Bij een V-vormig herstel is er sprake van een korte, wellicht diepe recessie die snel gevolgd wordt door een krachtig herstel. Bij een L-vormig herstel volgt er op de neergang eigenlijk helemaal geen herstel, althans niet op korte termijn. Dit is meer een scenario à la Japan. Hoewel de Amerikaanse economie de afgelopen weken zeker tekenen van leven begint te vertonen, is van een V-vormig herstel eigenlijk al geen sprake meer.
Dus moet er een nieuwe letter voor worden gevonden: een U-vormig herstel. In dit scenario herstelt de economie na enkele kwartalen over de bodem te hebben gehobbeld. Dit scenario is zeer goed denkbaar. Als de economie zich in het tweede of derde kwartaal van dit jaar herstelt, dan bestaat de bodem van de U uit de drie laatste kwartalen van 2001 en het eerste kwartaal van 2002. Dit is momenteel het meest geciteerde scenario.
Een L-vormig scenario is niet uitgesloten, maar ook weer niet waarschijnlijk. Greenspans renteverlagingen, de belastingverlagingen van Bush en het snelle snijden in voorraden en het werknemersbestand door bedrijven hebben de kans op herstel vergroot.
Toch is er nog een ander scenario te bedenken: het W-vormig herstel. In dit scenario ondergaat de economie na een kortstondig herstel een tweede terugval. Het eerste herstel van de W dient zich al aan. De arbeidsmarkt lijkt zich enigszins te herstellen, getuige de terugloop van het aantal aanvragen voor werkloosheidsuitkeringen. De orders voor kapitaalgoederen zijn twee maanden achtereen fors gestegen en de productie is minder negatief dan in voorgaande maanden. De huizenmarkt is weliswaar wat afgekoeld, maar vertoont geen tekenen van een sterke terugval. Het consumentenvertrouwen is sterk gestegen, net als de lange rente. Het is dan ook geen verrassing dat de voorlopende indicator, die doorgaans een goed beeld geeft van de toekomstige groei, de afgelopen drie maanden sterk is gestegen.
Toch is dit nog geen bewijs dat alle ellende voorbij is.
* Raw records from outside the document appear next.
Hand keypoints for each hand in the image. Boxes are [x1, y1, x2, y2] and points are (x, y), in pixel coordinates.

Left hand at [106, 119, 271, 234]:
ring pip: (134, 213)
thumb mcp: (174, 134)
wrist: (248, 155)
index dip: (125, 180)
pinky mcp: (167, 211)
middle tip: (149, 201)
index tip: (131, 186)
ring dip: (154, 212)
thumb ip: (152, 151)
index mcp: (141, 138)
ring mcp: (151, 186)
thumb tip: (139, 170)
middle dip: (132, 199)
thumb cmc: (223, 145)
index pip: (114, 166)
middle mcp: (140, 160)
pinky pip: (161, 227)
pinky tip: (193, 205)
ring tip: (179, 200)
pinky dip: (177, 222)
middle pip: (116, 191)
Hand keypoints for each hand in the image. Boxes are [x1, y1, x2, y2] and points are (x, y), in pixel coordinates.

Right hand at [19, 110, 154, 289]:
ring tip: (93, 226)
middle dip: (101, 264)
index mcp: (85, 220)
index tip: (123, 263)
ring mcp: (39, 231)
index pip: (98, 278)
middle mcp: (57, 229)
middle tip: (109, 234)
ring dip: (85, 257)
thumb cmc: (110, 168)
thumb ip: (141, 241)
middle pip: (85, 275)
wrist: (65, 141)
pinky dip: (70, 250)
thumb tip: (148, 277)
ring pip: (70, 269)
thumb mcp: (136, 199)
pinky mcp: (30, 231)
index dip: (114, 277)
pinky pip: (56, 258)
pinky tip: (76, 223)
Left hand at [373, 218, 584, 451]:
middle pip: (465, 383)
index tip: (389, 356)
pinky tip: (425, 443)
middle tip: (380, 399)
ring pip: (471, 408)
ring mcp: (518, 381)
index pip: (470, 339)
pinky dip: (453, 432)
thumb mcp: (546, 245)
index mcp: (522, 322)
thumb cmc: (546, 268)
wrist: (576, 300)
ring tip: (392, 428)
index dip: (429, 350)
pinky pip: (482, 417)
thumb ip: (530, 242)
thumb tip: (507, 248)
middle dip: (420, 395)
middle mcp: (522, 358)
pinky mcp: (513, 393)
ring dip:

Een groot deel van de verbetering in de cijfers is te danken aan de stunt die autofabrikanten in het laatste kwartaal van 2001 voor de consument in petto hadden: lenen tegen 0 procent rente. Algemeen geldt dat de consument met grote prijsverlagingen naar de winkels is gelokt, hetgeen natuurlijk de winsten verder onder druk zet. Verder is het weer een stuk beter geweest dan normaal.
Producenten en detaillisten hebben van de verrassend bestendige verkopen gebruikgemaakt om hun voorraden in recordtempo af te bouwen. Diezelfde fabrikanten beginnen nu weer orders te plaatsen en te produceren, hetgeen zal leiden tot een herstel van de economie. Als echter de vraag wederom achterblijft bij de productie, komt de W om de hoek kijken. Een nieuwe ronde van ontslagen en productiebeperkingen leidt in dat geval tot een tweede dip.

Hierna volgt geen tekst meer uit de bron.